Collected data entries

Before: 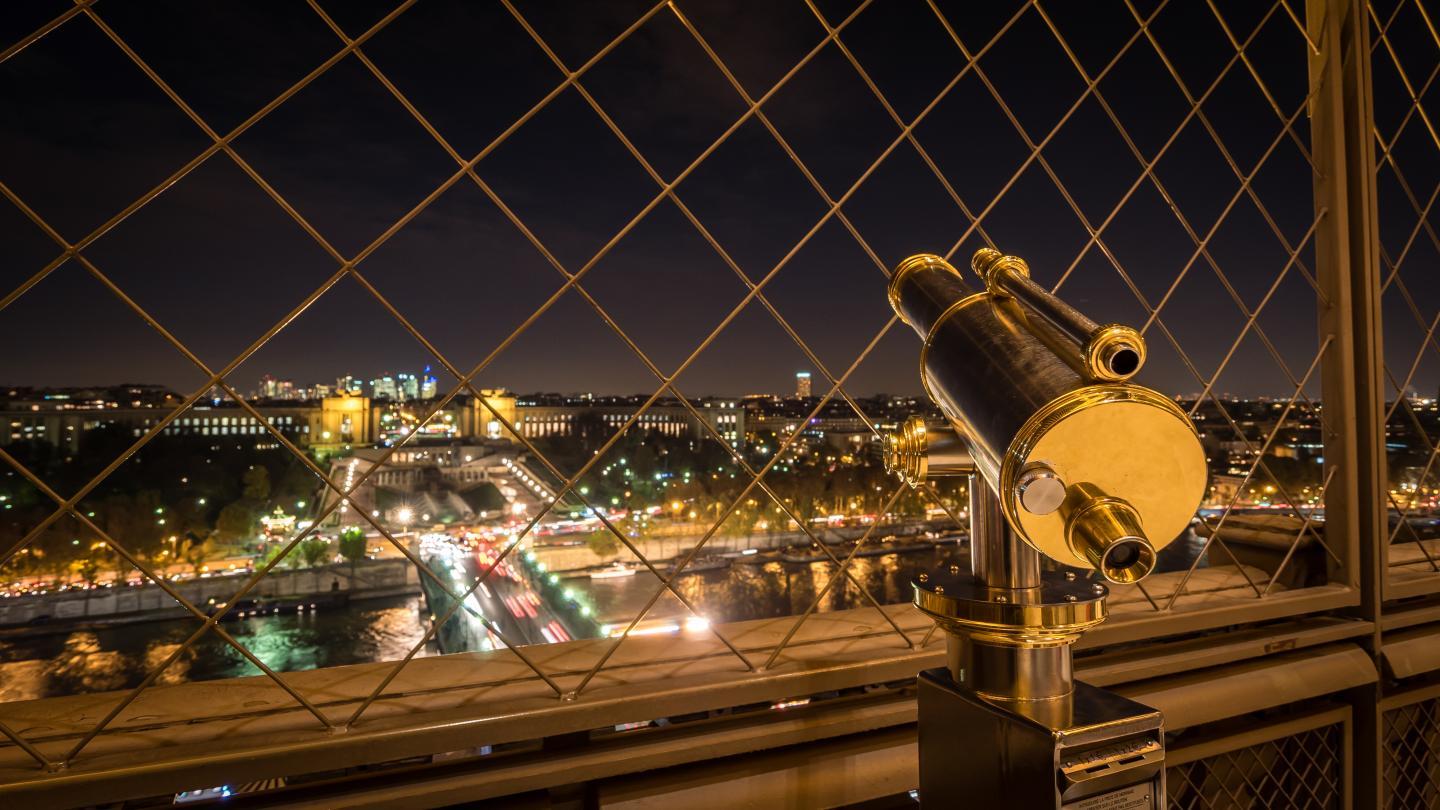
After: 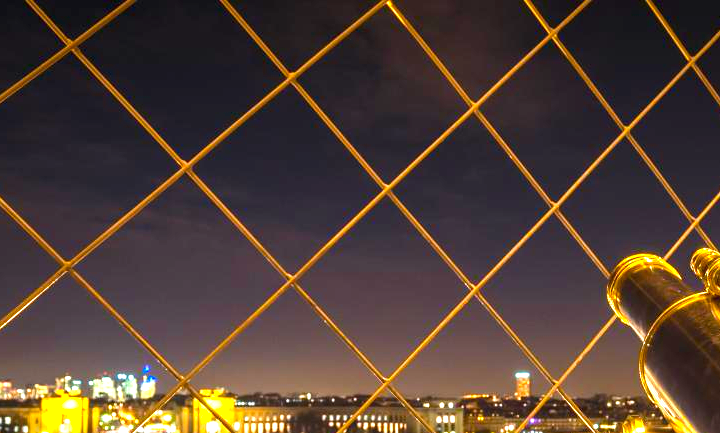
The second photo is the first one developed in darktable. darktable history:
crop: left 19.556%, right 30.401%, bottom 46.458%
exposure: black level correction 0, exposure 1.625 EV, compensate exposure bias true, compensate highlight preservation false
color balance rgb: linear chroma grading › global chroma 33.4%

### Given request
Lay out the material above as a two-column CSV with the headers request and settings. Give each before-and-after edit its own row, with each field in double quotes, line breaks replaced by spaces, and the pictures left out.

### Output below
request,settings
"Before: After: The second photo is the first one developed in darktable. darktable history:","crop: left 19.556%, right 30.401%, bottom 46.458% exposure: black level correction 0, exposure 1.625 EV, compensate exposure bias true, compensate highlight preservation false color balance rgb: linear chroma grading › global chroma 33.4%"